Von Schönem und Grausigem

Gestern war ein sehr emotionaler Tag für mich, denn nach den langen Sommerferien und den ersten Schultagen… nach über sieben Wochen mit acht Kindern jeden einzelnen Tag bei mir, um mich herum und die letzten Vier davon mit dem Mann, war es plötzlich sowas wie still.

Vorher war immer jemand da, mehrere jemands, ich war nie wirklich allein und plötzlich verändert sich vorerst wieder alles für mich, weil nichts wirklich beständig ist außer die Unbeständigkeit. Ab sofort hätte ich die Vormittage wieder für „mich“ und ein Kleinkind, das war total unfassbar seltsam. Zumindest ging ich davon aus.

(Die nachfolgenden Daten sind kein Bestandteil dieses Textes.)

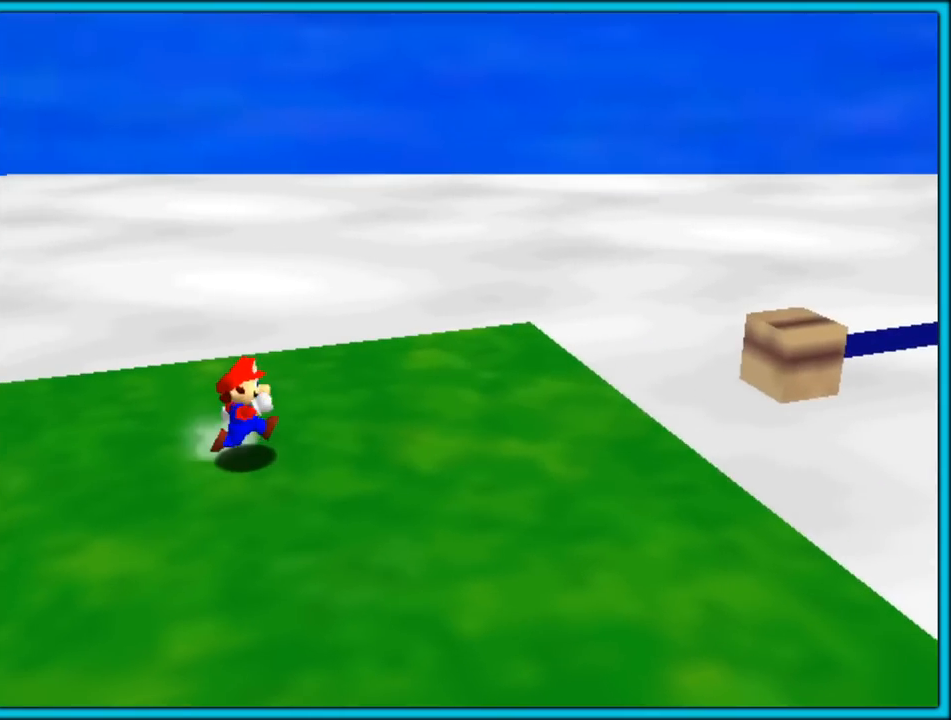
{"dt_ms": 500, "buttons": [], "left_stick": "right", "button_events": []}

Mehr Zufall als geplant, dass dieser Tag -dank der fabelhaften Eingewöhnung von Zelda im Kindergarten- genau auf den Tag fällt, als Lilou ein Jahr und ein paar Stunden alt wird. Ich ab jetzt sofort mit dem kleinen Mädchen von kurz nach 8 bis 12Uhr allein. Ich würde mich nun ganz ihr widmen können und müssen, denn nun wäre niemand mehr da, der mal kurz… Ich würde Neues an ihr entdecken, mit ihr Quatsch machen können, sie besser „lesen“ lernen, wann sie über den Punkt ist und wann kurz davor… ein bißchen zauberhaft, auch Zeldas Start, denn dieses Kindergartending macht ihr so Spaß und ich hoffe, das bleibt noch ganz lange so, denn es ist purer Seelenbalsam für mich, dass das nun so ein wunderwundervoller Start für sie, für uns war! Weiß ich doch, dass das alles andere als selbstverständlich ist.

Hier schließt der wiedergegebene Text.